In the present study, we identified and quantified oleanolic and ursolic acids in the roots, stems, and leaves of L. pubescens, and on the basis of five assay types assessing different radical scavenging activities, demonstrated that L. pubescens leaves exhibited strong antioxidant activity. We assume this activity to be associated with the high levels of triterpenoids and total phenolic and flavonoid contents in the leaves of this plant, which is consistent with the findings of previous studies that have demonstrated that triterpenes (oleanolic acid and ursolic acid) have strong scavenging activities against a range of free radicals [42,43]. In addition, it has also been established that diverse phenolic compounds in plants function as natural antioxidants, with a number being reported to show strong antioxidant activity [44].

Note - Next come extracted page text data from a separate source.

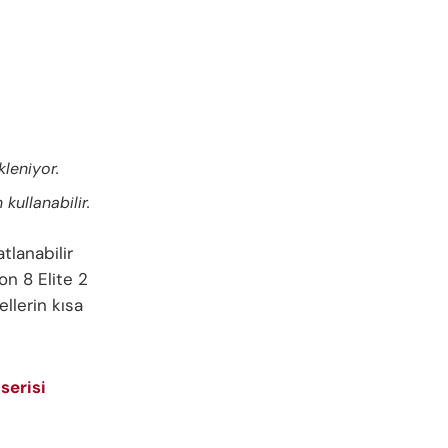
kleniyor.
ullanabilir.
tlanabilir
n 8 Elite 2
llerin kısa
serisi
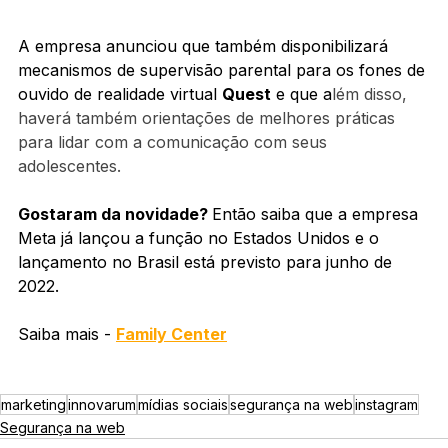
A empresa anunciou que também disponibilizará 
mecanismos de supervisão parental para os fones de 
ouvido de realidade virtual 
Quest
 e que a
lém disso, 
haverá também orientações de melhores práticas 
para lidar com a comunicação com seus 
adolescentes.
Gostaram da novidade? 
Então saiba que a empresa 
Meta já lançou a função no Estados Unidos e o 
lançamento no Brasil está previsto para junho de 
2022. 
Saiba mais - 
Family Center
marketing
innovarum
mídias sociais
segurança na web
instagram
Segurança na web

Many previous studies have shown that lavender species possess strong antioxidant activity. For example, water and ethanol extracts of Ladastacho (Lavandula stoechas L.) have been shown to have antioxidant activities comparable to those of commonly used antioxidants, such as butylated hydroxyanisole, butylated hydroxytoluene (BHT), and α-tocopherol [45], whereas ethyl acetate and methanolic extracts from Lavandula vera MM cell cultures have also been found to have strong radical scavenging activity compared with those of rosmarinic, caffeic acids, and BHT [46]. Similarly, Robu et al. have reported that high concentrations of ethanol extracts of Lavandula flowers (L. angustifolia ssp. angustifolia, L. angustifolia spp. angustifolia cv. Munstead, L. angustifolia spp. angustifolia cv. Hidicote Blue, L. angustifolia spp. pyrenaica, and L. hybrida) show concentration-dependent antioxidant activity in comparison with the positive control antioxidants gallic acid and quercetin [47], whereas extracts of the flowers, leaves, and stalks of lavandin (Lavandula × intermedia Emeric ex Loiseleur) and L. angustifolia were found to show significant antioxidant potential compared with that of BHT and rosmarinic acid [48].

5. Conclusions

In this study, the transcriptome data obtained provide a rich source of functional information on L. pubescens, which will contribute to further studies on this species, particularly with respect to terpenoid biosynthesis. Notably, the data compiled based on our transcriptome and metabolite analyses have enabled us to gain a better understanding of triterpenoid (ursolic acid and oleanolic acid) biosynthesis and metabolic difference in this plant, and we have demonstrated that ethyl acetate extracts of different plant parts show strong antioxidant activities. Among the plant organs assessed, leaves were found to contain the high contents of triterpenoids (oleanolic and ursolic acids) and total phenolic compounds, which presumably accounts for the observed strong antioxidant activities of leaves compared with those of ascorbic acid and also indicates that the antioxidant capacities of leaves of L. pubescens may be attributable to the synergistic interaction of these triterpenoid and phenolic compounds. We believe that the findings of our transcriptomic and metabolic analyses of L. pubescens, particularly with respect to ursolic acid and oleanolic acid biosynthesis and its antioxidant properties, will make an important contribution to further studies on this lavender and may have potential commercial and/or traditional medicinal applications.